Circuit design data
+++
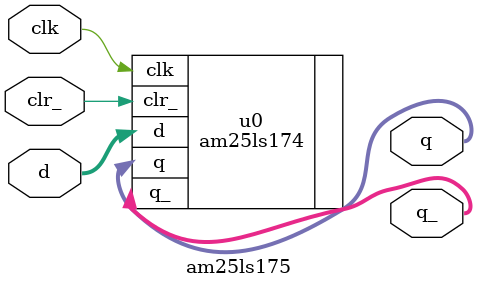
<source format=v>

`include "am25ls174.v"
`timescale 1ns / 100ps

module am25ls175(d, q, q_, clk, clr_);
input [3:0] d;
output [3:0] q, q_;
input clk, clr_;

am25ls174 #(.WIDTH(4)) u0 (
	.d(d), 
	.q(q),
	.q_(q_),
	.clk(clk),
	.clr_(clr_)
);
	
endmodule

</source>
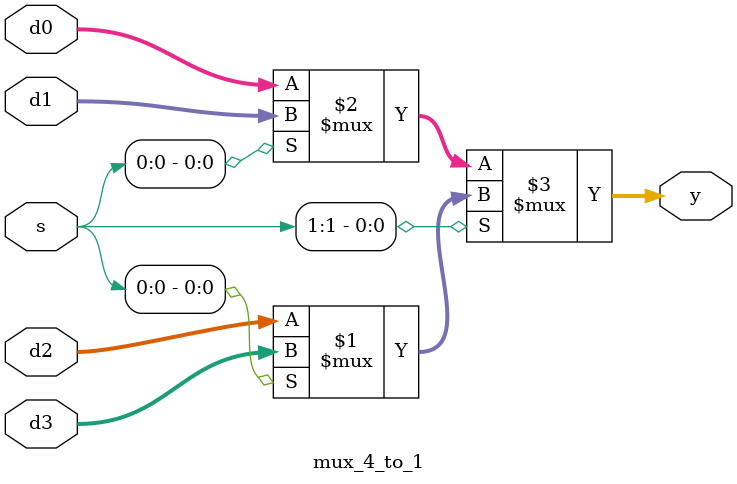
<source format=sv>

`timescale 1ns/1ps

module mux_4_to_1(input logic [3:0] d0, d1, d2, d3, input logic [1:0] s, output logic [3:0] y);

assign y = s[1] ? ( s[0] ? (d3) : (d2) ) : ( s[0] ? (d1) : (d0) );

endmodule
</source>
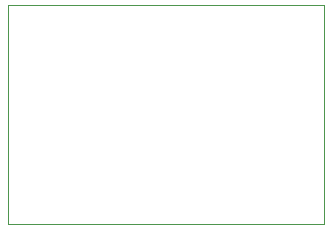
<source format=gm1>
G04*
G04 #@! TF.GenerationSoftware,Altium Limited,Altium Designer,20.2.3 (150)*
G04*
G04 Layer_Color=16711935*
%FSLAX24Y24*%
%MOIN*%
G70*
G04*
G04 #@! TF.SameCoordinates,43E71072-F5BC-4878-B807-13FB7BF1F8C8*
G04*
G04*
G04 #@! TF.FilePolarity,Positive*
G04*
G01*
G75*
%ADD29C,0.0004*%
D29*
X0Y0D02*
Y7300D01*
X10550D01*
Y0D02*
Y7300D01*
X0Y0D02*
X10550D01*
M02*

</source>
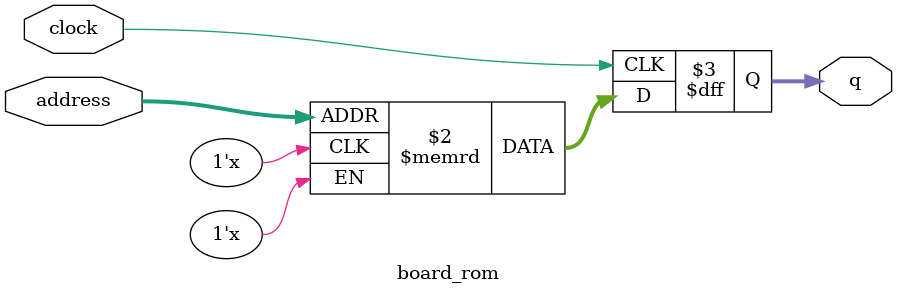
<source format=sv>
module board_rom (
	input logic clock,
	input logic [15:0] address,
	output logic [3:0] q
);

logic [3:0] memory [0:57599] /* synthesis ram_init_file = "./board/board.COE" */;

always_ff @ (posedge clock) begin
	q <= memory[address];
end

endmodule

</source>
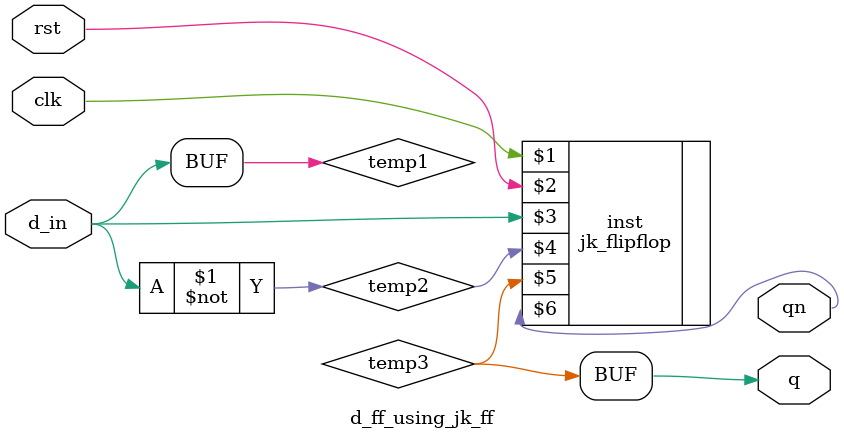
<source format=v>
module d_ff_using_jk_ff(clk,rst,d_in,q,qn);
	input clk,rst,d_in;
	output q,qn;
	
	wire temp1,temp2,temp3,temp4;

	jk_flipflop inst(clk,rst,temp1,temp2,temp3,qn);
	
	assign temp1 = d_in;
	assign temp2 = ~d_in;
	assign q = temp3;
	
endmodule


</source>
+++
* [HOW TO COMPLETE THIS TASK] The output must be every line of the records, printed exactly, with the pictures omitted.

* [SOLUTION TO THE PROBLEM]
<source format=v>

`include "am25ls174.v"
`timescale 1ns / 100ps

module am25ls175(d, q, q_, clk, clr_);
input [3:0] d;
output [3:0] q, q_;
input clk, clr_;

am25ls174 #(.WIDTH(4)) u0 (
	.d(d), 
	.q(q),
	.q_(q_),
	.clk(clk),
	.clr_(clr_)
);
	
endmodule

</source>
<source format=sv>

`timescale 1ns/1ps

module mux_4_to_1(input logic [3:0] d0, d1, d2, d3, input logic [1:0] s, output logic [3:0] y);

assign y = s[1] ? ( s[0] ? (d3) : (d2) ) : ( s[0] ? (d1) : (d0) );

endmodule
</source>
<source format=gm1>
G04*
G04 #@! TF.GenerationSoftware,Altium Limited,Altium Designer,20.2.3 (150)*
G04*
G04 Layer_Color=16711935*
%FSLAX24Y24*%
%MOIN*%
G70*
G04*
G04 #@! TF.SameCoordinates,43E71072-F5BC-4878-B807-13FB7BF1F8C8*
G04*
G04*
G04 #@! TF.FilePolarity,Positive*
G04*
G01*
G75*
%ADD29C,0.0004*%
D29*
X0Y0D02*
Y7300D01*
X10550D01*
Y0D02*
Y7300D01*
X0Y0D02*
X10550D01*
M02*

</source>
<source format=sv>
module board_rom (
	input logic clock,
	input logic [15:0] address,
	output logic [3:0] q
);

logic [3:0] memory [0:57599] /* synthesis ram_init_file = "./board/board.COE" */;

always_ff @ (posedge clock) begin
	q <= memory[address];
end

endmodule

</source>
<source format=v>
module d_ff_using_jk_ff(clk,rst,d_in,q,qn);
	input clk,rst,d_in;
	output q,qn;
	
	wire temp1,temp2,temp3,temp4;

	jk_flipflop inst(clk,rst,temp1,temp2,temp3,qn);
	
	assign temp1 = d_in;
	assign temp2 = ~d_in;
	assign q = temp3;
	
endmodule


</source>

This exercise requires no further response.